In this paper, we utilized a CoFEx, which performs convolution operations, to efficiently extract feature maps. The CoFEx is based on the SA architecture, efficiently performing matrix and vector operations for rapid convolution execution. The SA architecture processes data in parallel as it flows along fixed-sized matrix blocks, allowing for efficient computation. This architecture allows for high-dimensional parallel processing of data while maintaining computational efficiency [26]. Notably, the CoFEx contributes to minimizing performance degradation during the convolution operation by facilitating the efficient reuse of weight data. Additionally, we utilized an edge AI processor, Intellino, employing the lightweight k-NN algorithm for image classification based solely on feature maps. The k-NN algorithm performs classification and regression tasks based on the proximity of feature vectors. This algorithm, primarily employed for estimating the class of specific data points, operates mainly by utilizing distance measurement techniques and determining predicted values through majority voting or averaging principles [27].

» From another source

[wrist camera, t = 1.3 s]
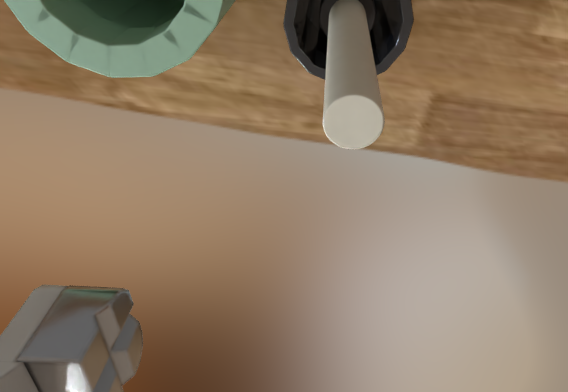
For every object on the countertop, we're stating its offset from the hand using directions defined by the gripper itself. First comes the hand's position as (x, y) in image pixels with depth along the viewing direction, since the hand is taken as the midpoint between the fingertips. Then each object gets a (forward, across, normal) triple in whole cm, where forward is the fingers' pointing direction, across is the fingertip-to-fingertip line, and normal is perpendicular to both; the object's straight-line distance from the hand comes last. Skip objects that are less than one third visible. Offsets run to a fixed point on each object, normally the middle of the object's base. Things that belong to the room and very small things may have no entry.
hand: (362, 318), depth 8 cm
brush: (+24, 0, 0) cm, 24 cm away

The main contributions of this paper are as follows:

Designing and verifying the CoFEx for accelerate convolution layer operations.
Replacing the FC layer with the AI processor, Intellino, to perform classification tasks with fewer computations.
Implementation and analysis of the proposed system consisting of the CoFEx and AI processor.

This paper consists of the following. Section 2 introduces related works about the strawberry ripeness classification systems. Section 3 elucidates the proposed overall system architecture and the detailed aspects of the CoFEx and the AI processor, Intellino, based on the k-NN algorithm. Section 4 presents the implementation of the proposed system and discusses the analysis results. Section 5 compiles our system and draws conclusions.

2. Related Work

With the development of AI, sensor technology, and computer vision technology, research has been conducted to apply these technologies to the agricultural field, such as smart farms, to create high added-value [28,29,30,31,32,33,34,35]. In particular, for the system that determines the ripeness of fruits, many studies have been carried out utilizing AI and computer vision technology, as it is often necessary to judge the ripeness by external factors such as color, shape, etc. [28,29,30].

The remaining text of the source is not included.